Segment Start: INPUT RECORDS
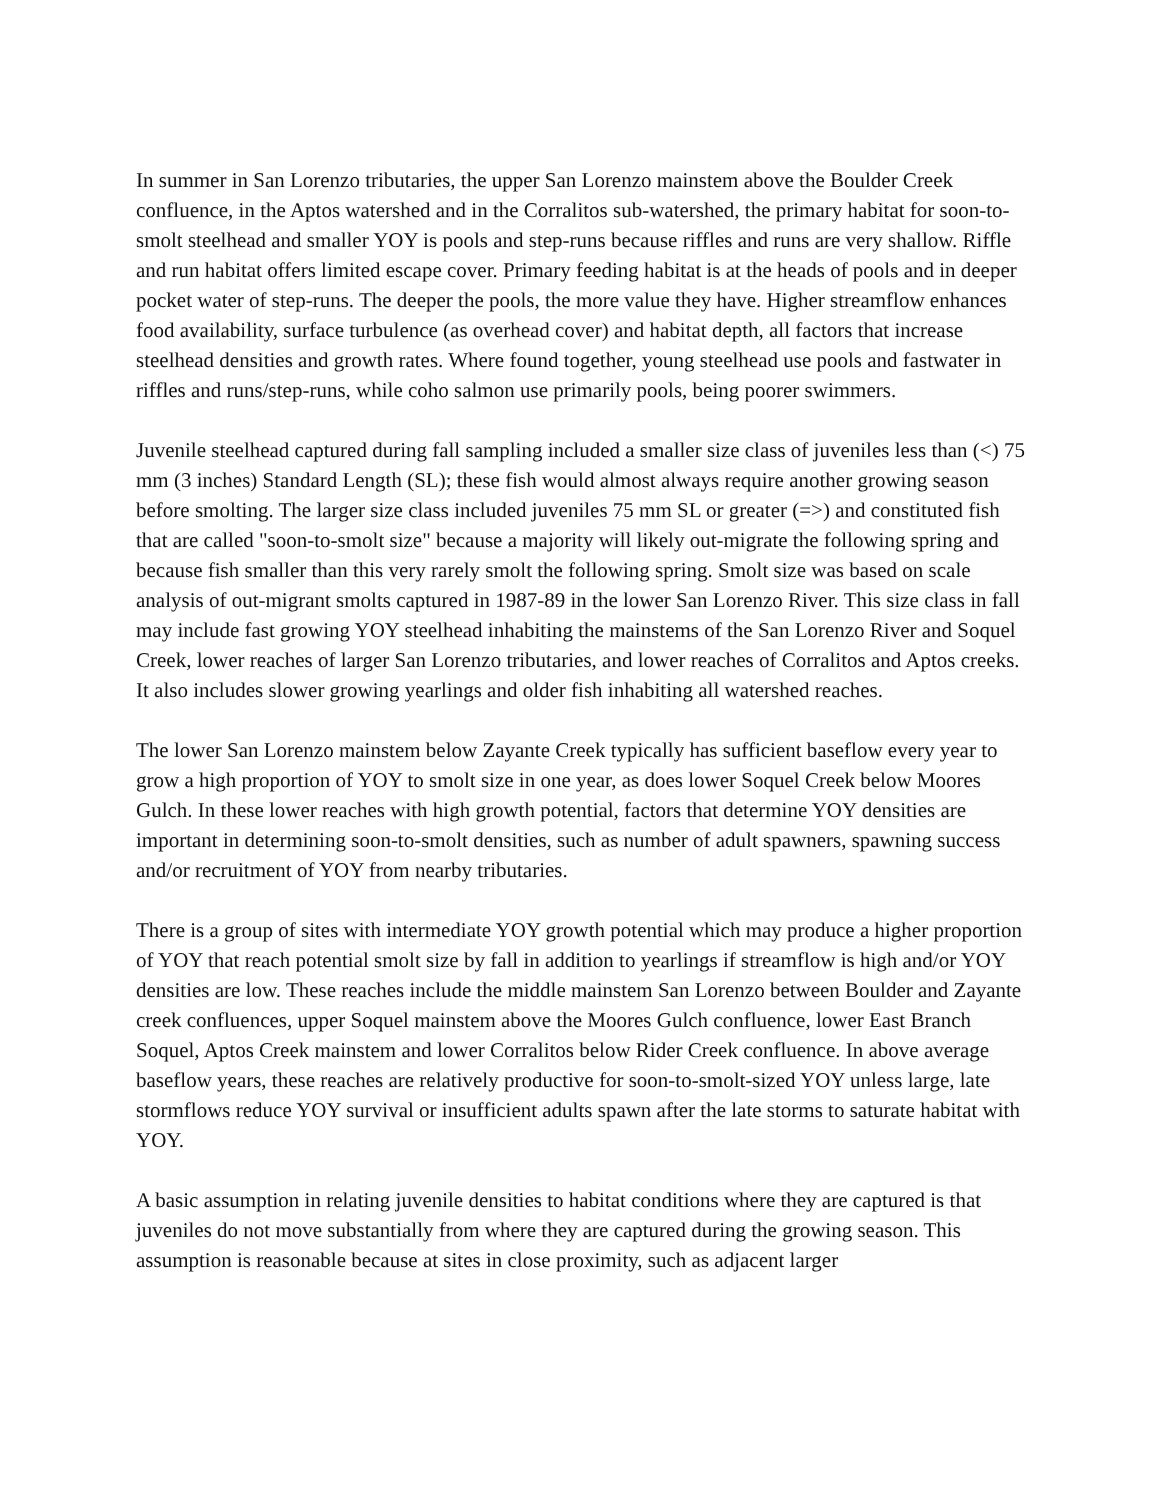In summer in San Lorenzo tributaries, the upper San Lorenzo mainstem above the Boulder Creek confluence, in the Aptos watershed and in the Corralitos sub-watershed, the primary habitat for soon-to-smolt steelhead and smaller YOY is pools and step-runs because riffles and runs are very shallow. Riffle and run habitat offers limited escape cover. Primary feeding habitat is at the heads of pools and in deeper pocket water of step-runs. The deeper the pools, the more value they have. Higher streamflow enhances food availability, surface turbulence (as overhead cover) and habitat depth, all factors that increase steelhead densities and growth rates. Where found together, young steelhead use pools and fastwater in riffles and runs/step-runs, while coho salmon use primarily pools, being poorer swimmers.
Juvenile steelhead captured during fall sampling included a smaller size class of juveniles less than (<) 75 mm (3 inches) Standard Length (SL); these fish would almost always require another growing season before smolting. The larger size class included juveniles 75 mm SL or greater (=>) and constituted fish that are called "soon-to-smolt size" because a majority will likely out-migrate the following spring and because fish smaller than this very rarely smolt the following spring. Smolt size was based on scale analysis of out-migrant smolts captured in 1987-89 in the lower San Lorenzo River. This size class in fall may include fast growing YOY steelhead inhabiting the mainstems of the San Lorenzo River and Soquel Creek, lower reaches of larger San Lorenzo tributaries, and lower reaches of Corralitos and Aptos creeks. It also includes slower growing yearlings and older fish inhabiting all watershed reaches.
The lower San Lorenzo mainstem below Zayante Creek typically has sufficient baseflow every year to grow a high proportion of YOY to smolt size in one year, as does lower Soquel Creek below Moores Gulch. In these lower reaches with high growth potential, factors that determine YOY densities are important in determining soon-to-smolt densities, such as number of adult spawners, spawning success and/or recruitment of YOY from nearby tributaries.
There is a group of sites with intermediate YOY growth potential which may produce a higher proportion of YOY that reach potential smolt size by fall in addition to yearlings if streamflow is high and/or YOY densities are low. These reaches include the middle mainstem San Lorenzo between Boulder and Zayante creek confluences, upper Soquel mainstem above the Moores Gulch confluence, lower East Branch Soquel, Aptos Creek mainstem and lower Corralitos below Rider Creek confluence. In above average baseflow years, these reaches are relatively productive for soon-to-smolt-sized YOY unless large, late stormflows reduce YOY survival or insufficient adults spawn after the late storms to saturate habitat with YOY.
A basic assumption in relating juvenile densities to habitat conditions where they are captured is that juveniles do not move substantially from where they are captured during the growing season. This assumption is reasonable because at sites in close proximity, such as adjacent larger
Segment End: INPUT RECORDS
#### [TASK DETAILS]
The answer must be the lines from the first one in the records through the line containing "Juvenile steelhead captured", copied exactly, with no pictures.

#### [SOLUTION TO THIS EXERCISE]
In summer in San Lorenzo tributaries, the upper San Lorenzo mainstem above the Boulder Creek confluence, in the Aptos watershed and in the Corralitos sub-watershed, the primary habitat for soon-to-smolt steelhead and smaller YOY is pools and step-runs because riffles and runs are very shallow. Riffle and run habitat offers limited escape cover. Primary feeding habitat is at the heads of pools and in deeper pocket water of step-runs. The deeper the pools, the more value they have. Higher streamflow enhances food availability, surface turbulence (as overhead cover) and habitat depth, all factors that increase steelhead densities and growth rates. Where found together, young steelhead use pools and fastwater in riffles and runs/step-runs, while coho salmon use primarily pools, being poorer swimmers.
Juvenile steelhead captured during fall sampling included a smaller size class of juveniles less than (<) 75 mm (3 inches) Standard Length (SL); these fish would almost always require another growing season before smolting. The larger size class included juveniles 75 mm SL or greater (=>) and constituted fish that are called "soon-to-smolt size" because a majority will likely out-migrate the following spring and because fish smaller than this very rarely smolt the following spring. Smolt size was based on scale analysis of out-migrant smolts captured in 1987-89 in the lower San Lorenzo River. This size class in fall may include fast growing YOY steelhead inhabiting the mainstems of the San Lorenzo River and Soquel Creek, lower reaches of larger San Lorenzo tributaries, and lower reaches of Corralitos and Aptos creeks. It also includes slower growing yearlings and older fish inhabiting all watershed reaches.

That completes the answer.